Saturday, March 12, 2011

Arguing about politics

Lately I have had to do a lot of screening of my participation in, and even exposure to, what passes for rhetoric. It feels like the culture war going on right now is reaching a turning point, where even smart people are falling for the disinformation and manipulation being promulgated by the neocons.

People who normally argue for the importance of the rights of the little guy and support labor are reciting falsehoods about overpaid teachers and the public sector. People who are behind civil rights, balanced budgets, and healthcare one day are advocating extreme liberatarian ideals bordering on anarchism the next. The news is full of unthinkable atrocities: laws that would make a miscarriage manslaughter, strike down hard-earned basic rights for women or minorities or labor, and loony-bin politicians (not just the really obviously wacked-out ones like Palin or Huckabee, but a lot of more insidious ones) spewing the most inanely ignorant things -- and then people who are first in line to criticize them, unknowingly repeating the lies they originated, days later. All while the most telling results about the results of the decades-long campaign by the rich to return us to a time when their tax rates were absurdly low and the gap between rich and poor was at unthinkable levels. What could be more disheartening than seeing the same people who, just two weeks earlier, were calling out Sarah Palin for her latest head-up-ass statement, now roundly condemning fat-cat teachers, and remaining stubborly oblivious to the actual numbers?

Under the best of circumstances, I find these subjects mildly stressful, even slightly sickening. If I really stop to think of how thoroughly hoodwinked we are, how hard our country seems to be working at following in the footsteps of every once-mighty, now-fallen power in history, and what easily-disproven absurdities are getting parroted around, it's really painful.

But the worst of all is trying to argue with people about any of it.
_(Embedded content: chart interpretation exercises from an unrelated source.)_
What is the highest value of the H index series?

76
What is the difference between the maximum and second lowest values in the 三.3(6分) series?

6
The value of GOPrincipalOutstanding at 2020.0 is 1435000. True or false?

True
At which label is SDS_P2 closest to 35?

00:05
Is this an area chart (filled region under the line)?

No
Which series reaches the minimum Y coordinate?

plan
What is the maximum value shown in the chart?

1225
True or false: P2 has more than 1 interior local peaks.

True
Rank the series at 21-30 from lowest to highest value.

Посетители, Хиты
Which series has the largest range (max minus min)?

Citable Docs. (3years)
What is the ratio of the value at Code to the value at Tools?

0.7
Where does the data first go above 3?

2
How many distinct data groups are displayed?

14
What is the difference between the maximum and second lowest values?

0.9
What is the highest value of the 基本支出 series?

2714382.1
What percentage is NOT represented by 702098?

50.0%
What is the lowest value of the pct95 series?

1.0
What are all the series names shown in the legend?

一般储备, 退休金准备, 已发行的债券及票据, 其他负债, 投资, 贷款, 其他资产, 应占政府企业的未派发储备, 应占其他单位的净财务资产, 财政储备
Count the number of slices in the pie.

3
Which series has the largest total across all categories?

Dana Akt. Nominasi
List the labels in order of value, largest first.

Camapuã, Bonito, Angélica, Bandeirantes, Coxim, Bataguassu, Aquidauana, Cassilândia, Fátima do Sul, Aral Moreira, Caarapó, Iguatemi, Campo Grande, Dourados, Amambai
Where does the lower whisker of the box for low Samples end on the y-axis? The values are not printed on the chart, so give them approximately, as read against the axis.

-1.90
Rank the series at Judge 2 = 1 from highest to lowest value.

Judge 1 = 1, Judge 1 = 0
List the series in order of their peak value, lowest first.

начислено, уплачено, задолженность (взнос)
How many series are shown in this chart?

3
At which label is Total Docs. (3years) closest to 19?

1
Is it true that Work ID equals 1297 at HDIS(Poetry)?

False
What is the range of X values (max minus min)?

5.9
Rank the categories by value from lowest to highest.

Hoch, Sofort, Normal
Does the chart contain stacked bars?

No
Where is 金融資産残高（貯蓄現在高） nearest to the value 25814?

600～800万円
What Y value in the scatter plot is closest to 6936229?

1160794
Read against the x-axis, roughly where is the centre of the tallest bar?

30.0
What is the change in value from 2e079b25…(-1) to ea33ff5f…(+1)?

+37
There is no correlation, or a negative correlation, between people who understand rhetoric, and people who want to join these arguments. The more ignorant, the more deceivable, the more unwilling to look into the facts, the more likely someone is to pontificate. One particularly damning lie: because you can lie with statistics, ergo, all statistics are lies. Because you can lie with numbers and distort facts, therefore, facts should be dismissed. Because you can reach different opinions, all opinions are equally valid, even those in contradiction of simple fact. This particular folly is like deciding that if you want to be the best baseball player in history, just sneak out onto the diamond in the middle of the night and run around the bases three thousand times. It's the same thing Hank Aaron did, and he took years and years, and didn't even get that many!

Ultimately I find the whole experience to be physically and emotionally stressful. I find myself forced to avoid participating. I just don't get involved in the conversations. When they happen in chat rooms, I just clear the screen. When they happen in Facebook, I resist the temptation to post links to the actual numbers that refute the underlying assumptions, or the Snopes articles which debunk whatever absurd nonsense is going around, because then I'll keep having the frothing folly fill up my notifications bar. It just ends up making me miserable. Sometimes I even get a hollow feeling in my chest, when I've succumbed to the temptation to join in, and then see someone's responded to something.

It's not just me. But a lot of people haven't realized that it's making them miserable, too. They have that ache to correct the lies and mistakes, based on the idea that not responding means you're tacitly agreeing, allowing the record to remain, and so they get sucked in. It's a hard one to resist. But ultimately, joining in really isn't going to change anything other than make you miserable too. When one side has convinced 150 million people to vote for cutting their own rights and undermining their own economies, and to do it with idealistic fervor, a few posts on a forum aren't going to dent that.